Photo Credit: Crissfer
Buenos Aires has turned me into a liar. Actually, it’s turned a lot of people into liars.
Every day is a fight to obtain monedas in Buenos Aires. I’m a scheming sort of person now; all of my business transactions are laden with the thought: “Will this person give me a moneda?” and “How can I obtain a moneda from this person without seeming like a jerk?” The stress! It turns what should be friendly business transactions into deceptive, bitter ones.
I am peering into the darkness of the Subway–the green line from “Cathedral” to “Congresso.” It’s the line I take to class in the morning. The subway is relatively safe. It’s tight in the morning, but no different from the DC Metro. Riders keep their wits about them–the norm in any city. A ride is 30 cents U.S.

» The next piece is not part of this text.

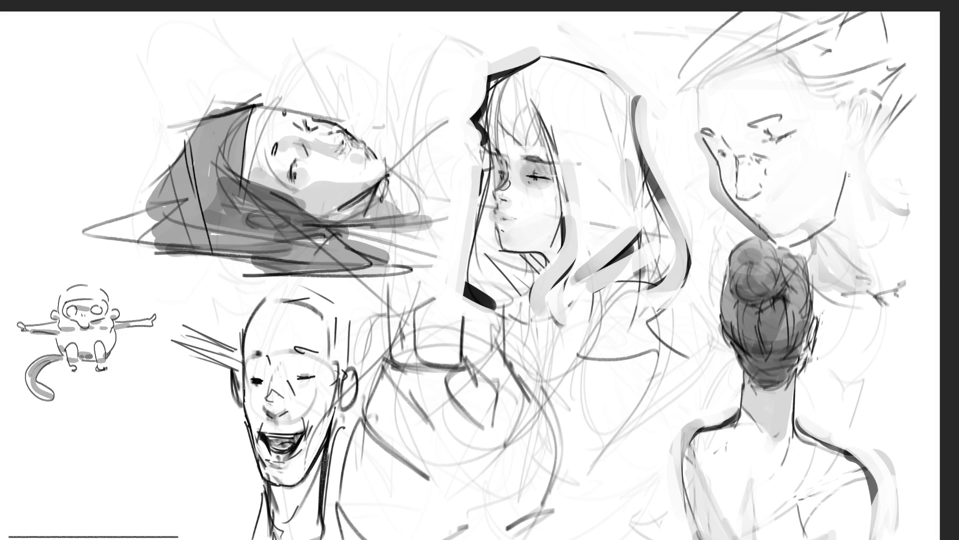
pyautogui.moveTo(842, 124); pyautogui.dragTo(846, 166)
pyautogui.moveTo(834, 85); pyautogui.dragTo(844, 152)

I must balance the last entry’s kind sentiments about Buenos Aires with the cold realities of the city. There are dark sides to the lovely vida here.
The people of the night are called “cartonerros.” Because of the economic hardships of the city, low income and poor people from the suburbs enter the city at night to rifle through the garbage for recyclables in order to earn their living. This is a veritable source of income; however, the feeling of despair from seeing complete families searching through garbage without gloves is palpable.
I’ve been keeping more positives in reserve. Please don’t think this is indicative of my entire experience.
On a happier note, I still have a few ounces of courage left after starting Spanish class today–completely in Spanish. Still trying to remember to breathe.